There's still a hero, though. There's still someone for whom the world can unconditionally root.
Andrew McCutchen is still just 25. I know it's 2012, and we're supposed to be agog over the youth of Bryce Harper and Mike Trout, both of whom would have formula sprayed on them if they led their teams to the playoffs. But it's still impressive that McCutchen is at an age when some players are just getting established, yet we were already used to him being a fantastic player before this season even started. And in 2012, he's entered the Konami code and become some sort of mecha-weapon.

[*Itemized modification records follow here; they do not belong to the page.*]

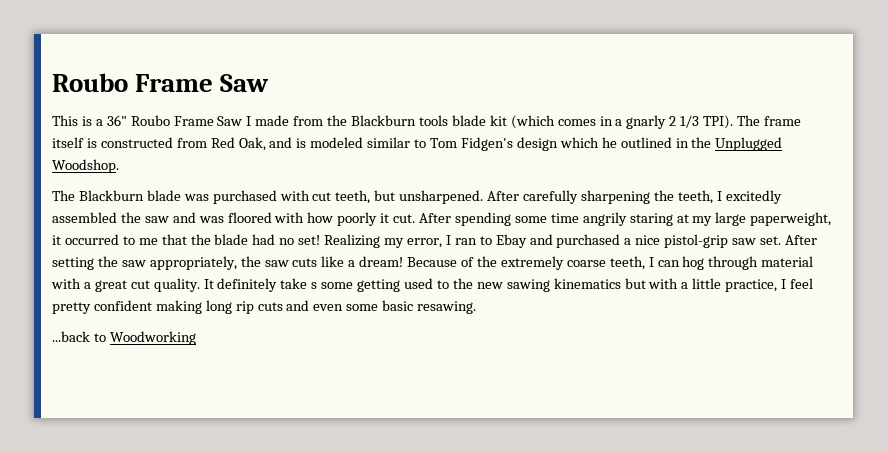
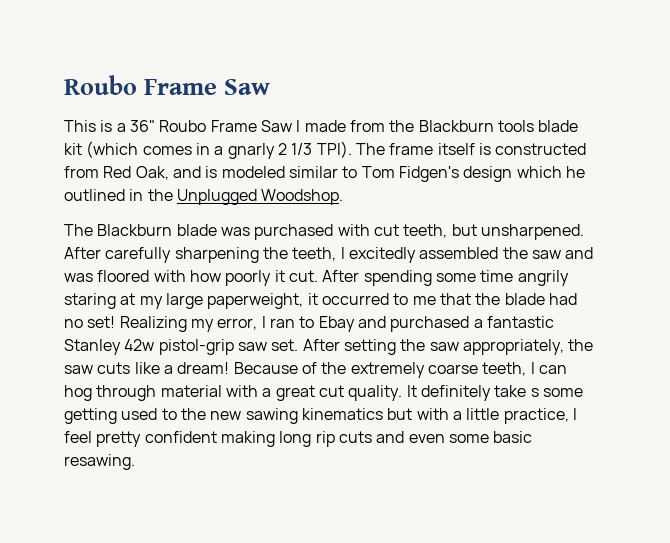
[635,235,661,245] nice -> [486,316,554,328] [64,339,155,355] fantastic Stanley 42w
[52,331,196,345] // ...back to Woodworking -> (135, 462) none

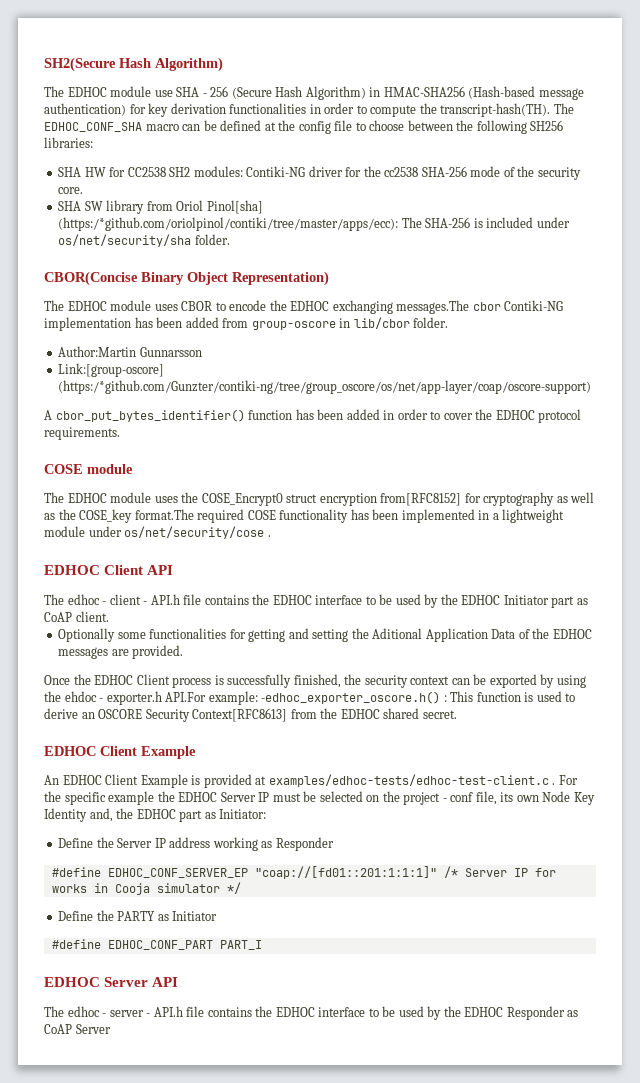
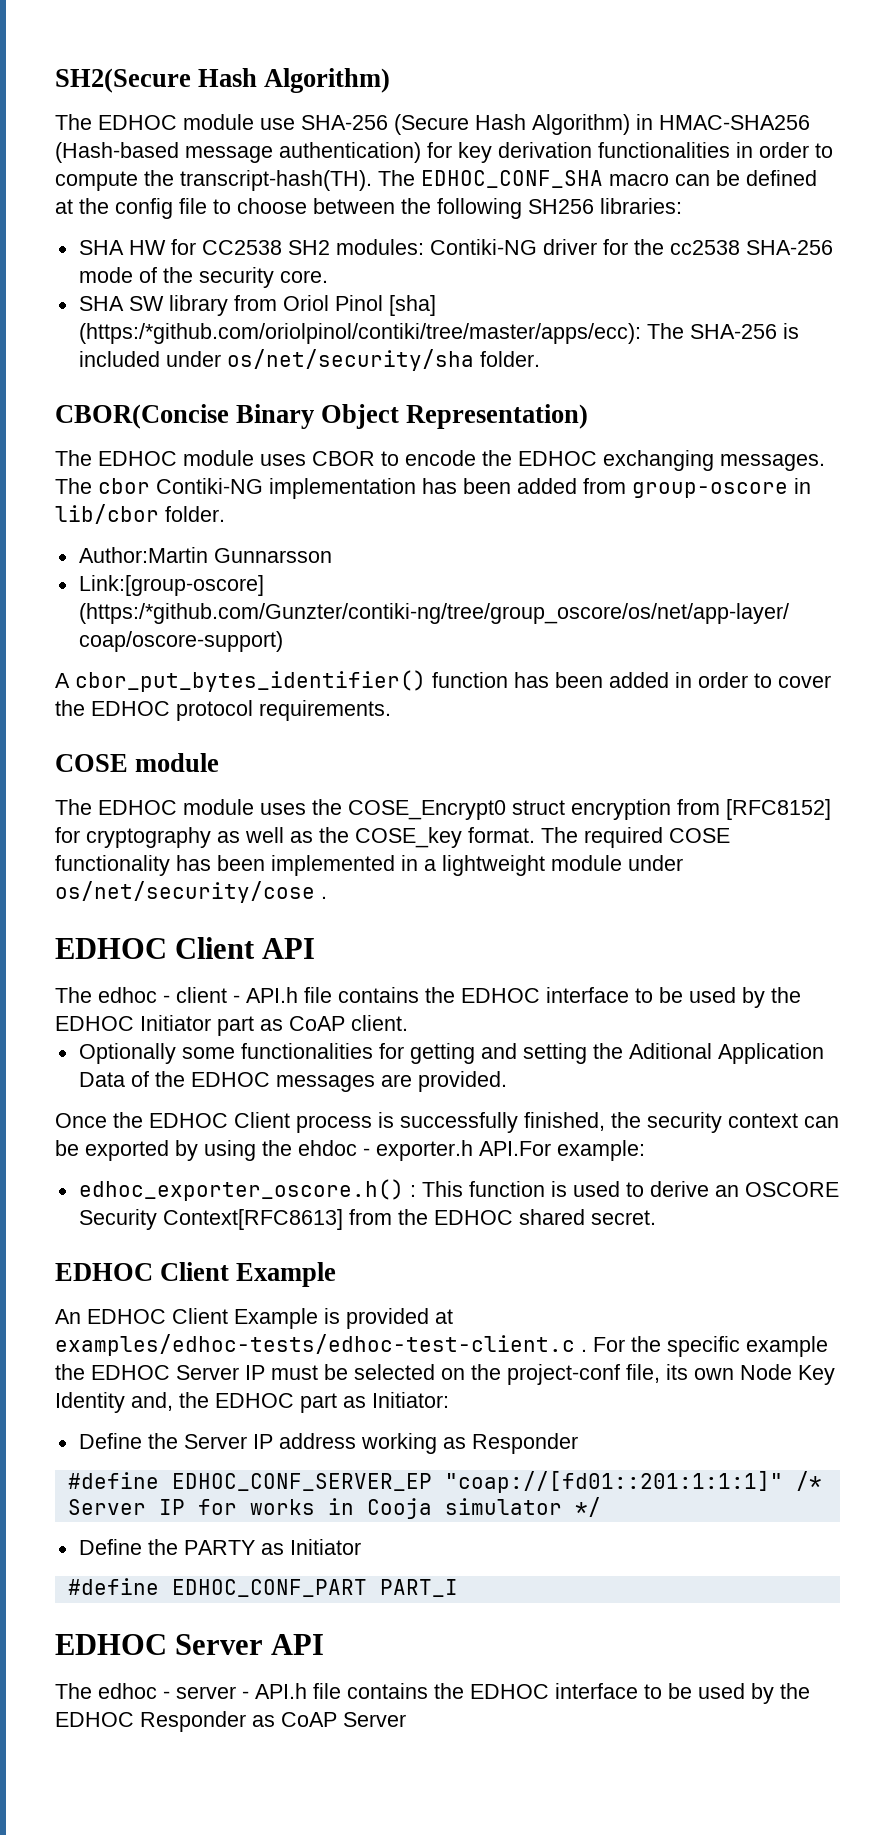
[176,86,229,97] SHA - 256 -> [301,115,388,130] SHA-256
[206,200,263,214] Pinol[sha] -> [334,295,436,316] Pinol [sha]
[396,300,470,314] messages.The -> [720,454,825,471] [55,478,92,494] messages. The
[380,493,462,506] from[RFC8152] -> [677,799,831,820] from [RFC8152]
[134,509,194,520] format.The -> [468,827,578,843] format. The
[261,691,441,704] -edhoc_exporter_oscore.h() -> [78,1179,404,1201] // edhoc_exporter_oscore.h()
[403,792,474,805] project - conf -> [507,1364,620,1385] project-conf

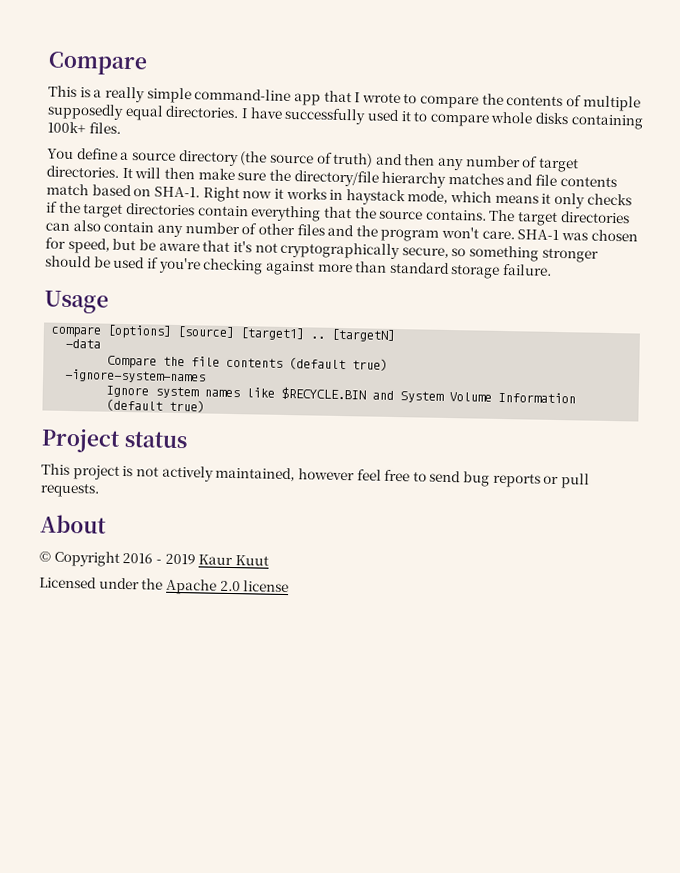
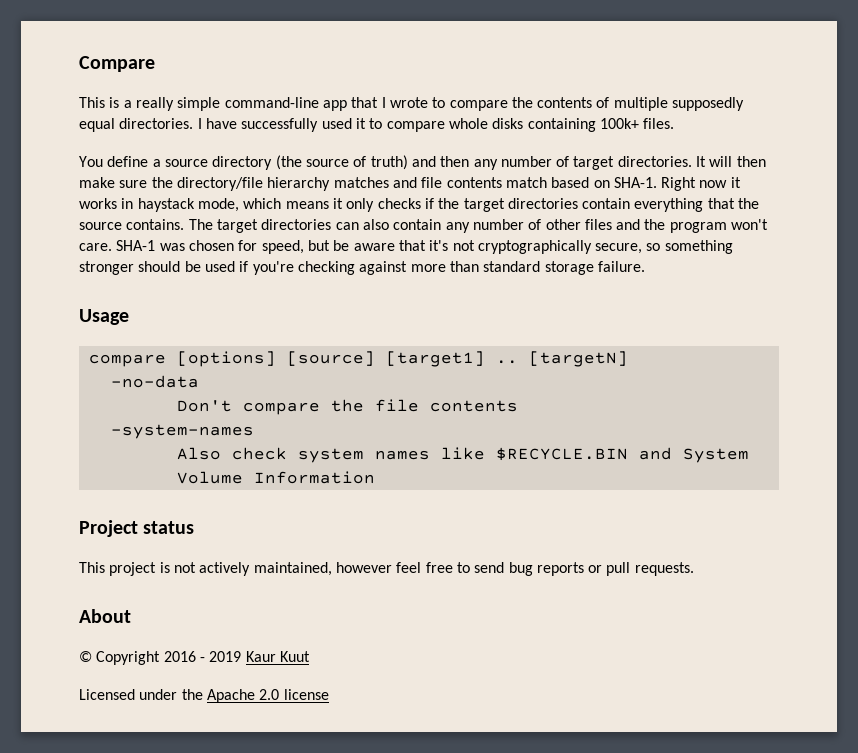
[65,338,102,349] [107,355,158,369] -data // Compare -> [110,375,199,388] [176,400,320,415] -no-data // Don't compare
[289,357,389,371] [64,368,207,384] [106,385,150,398] (default true) // -ignore-system-names // Ignore -> [110,424,254,439] [176,447,287,460] // -system-names // Also check
[106,398,206,413] (default true) -> (375, 477) none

That's Andrew McCutchen's line. The bold means that he's leading the National League in slugging percentage. Sure, some of that has to do with his high batting average, but a lot more of it has to do with him entering the All-Star break with 18 home runs -- just five off his career high. And it was McCutchen who was named as Giancarlo Stanton's replacement in the 2012 Home Run Derby.
It's worth remembering that McCutchen is not a large man. Here's a picture of him in front of a standard ketchup bottle:
Well, maybe McCutchen isn't freakishly small. He's not someone like Jose Altuve, who kind of had a Salacious Crumb thing going on when he'd greet Carlos Lee at home plate, but for a guy in the Home Run Derby, McCutchen is definitely on the smaller side. He's listed at 5'10", which probably means he's closer to 5'8".
But it didn't used to be so unusual for players under six feet to be prodigious power hitters. Willie Mays was listed at 5'10". with Mickey Mantle just over that. I have no idea if they used to fudge the heights back then, but even if they didn't, there are still some good compact comparables for McCutchen. Rickey Henderson nearly hit 300 home runs, and he was a similar size to McCutchen. Joe Morgan was even shorter.
If you're wondering what McCutchen's secret is, the main component to his success is probably how he's all good at baseball and stuff. But to get into technical terms, it has to do with his pitch recognition and his short, compact, and amazing swing. Here's his longest home run of the year (446 ft. estimate), which also happened to be his first:
Slowing that down a little for a GIF:
It's a flawless swing -- that's on the cover of the textbook they sell to college students who are happy to sell it back later for 20 percent of what they paid, which allows them to buy booze. The quiet followthrough makes the power seem more unexpected than it actually is.
Another thing about McCutchen's power is that it's still developing. Again, that home run up there was his first of the season. It also came on May 8, well over a month into the season. Since then, he's hit 18 home runs in 215 at-bats, good for a .391/.439/.730 line. He's been the hottest player in baseball. More than that, he's been one of the more powerful. He isn't in this derby because he's a novelty.
So if Stanton is the archetype, the beast, the exact image of what a home-run hitter should be, Andrew McCutchen is something of a throwback. He's a classic player -- not short, just retro. Because with a few obvious exceptions, it's not like the parks were smaller back in the day. It's not like smaller players had to hit the ball 350 to center to get a baseball to leave the park fifty or a hundred years ago. They still hit dingers back then. Some of the players hit a lot of them. McCutchen wouldn't have stood out.
He'll stand out on Monday night, though. When Stanton went down, you figured another hulking galoot was going to replace him. Instead it was a waterbug like McCutchen, whose home runs come from the physics of a pure swing more than a gigantic frame. It's a welcome addition and a great way to break up the monotony. It's also a great way to get someone in the Home Run Derby. Because if you can't root for Andrew McCutchen in the 2012 Home Run Derby, I'm not even sure why you follow sports.